That is kind of where I am at now. I'm designing and will shortly be building the sequencing function my customer needs using an Arduino. Once I'm done with that, I plan on posting it for our industry to see. After that, though, I'm wondering if I should pursue things further. And if I do, whether it should be as a side hobby, or full time employment.
Well it sounds like you are describing you moving into a role of as an independent supplier of custom solutions for your customers.

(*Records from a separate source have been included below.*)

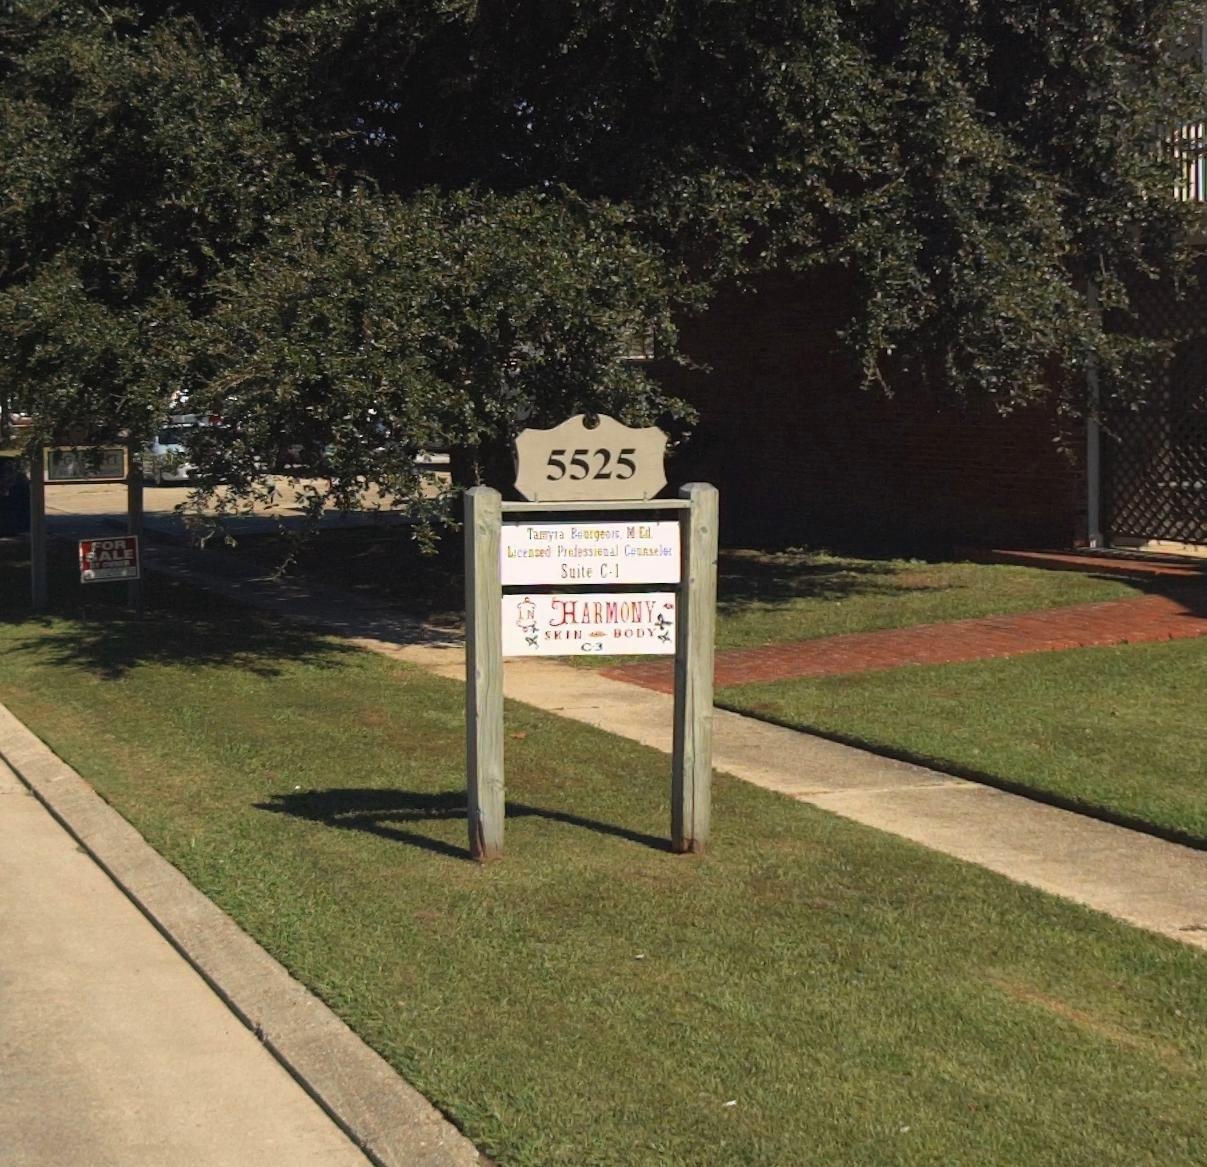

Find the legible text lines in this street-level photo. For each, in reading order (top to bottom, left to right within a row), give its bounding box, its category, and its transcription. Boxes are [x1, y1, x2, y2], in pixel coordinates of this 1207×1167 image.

[539, 446, 639, 483] StreetNumber: 5525
[524, 523, 654, 543] BusinessName: Tamyra Bourgeois, M.Ed.
[89, 537, 129, 553] None: FOR
[84, 547, 136, 563] None: SALE
[505, 541, 676, 561] BusinessName: Licensed Professional Counselor
[558, 561, 621, 580] SecondaryUnitDesignator: Suite C-1
[547, 597, 659, 630] BusinessName: HARMONY
[542, 624, 659, 643] BusinessName: SKIN * BODY
[579, 639, 606, 654] SecondaryUnitDesignator: C-3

I dunno. If you're going to make more than about 20 units, you're probably designing your own PCB anyway, so you just plunk down an appropriate ATmega chip in an otherwise custom design, and maybe make it "Arduino compatible at the software level." Then maybe you start to get nervous about the status of LGPL-licensed code in deeply embedded systems, and convert those Arduino library calls to use privately written code, leaving you with not much more "Arduino-like" status beyond a compatible bootloader (if that.)The thing about Arduino is that it's not really a "big" thing. It lowers the "barrier to entry" of microprocessors to a whole bunch of people (apparently), but the height of that "barrier" looks a lot lower from the "pro" side of the barrier than it does from the "beginner" side. If you look at the derisive complaints about Arduino on a forum like AVR-freaks, a lot of them boil down to "there's not much to it; I can't believe that people are unable to program AVRs without such simple crutches!" And to a significant extent, this is correct. From a Software or Hardware Engineering perspective, the Arduino is not all that impressive. (Although from a Computer Science Education perspective, it IS impressive. Do you know how many projects there have been that were supposed to make "computer programming" more "accessible"? Do you know how few of them have actually succeeded to an extent similar to Arduino?!)
In my opinion, it is a masterpiece.
This leads me to conclude that the wrong license was chosen for the arduino (at least outside of the prototyping community). It should be something more akin to the bsd or apache license for other purposes. I guess that might be too tricky and the arduino group just doesn't care about small niche products, so they just rather not deal with it.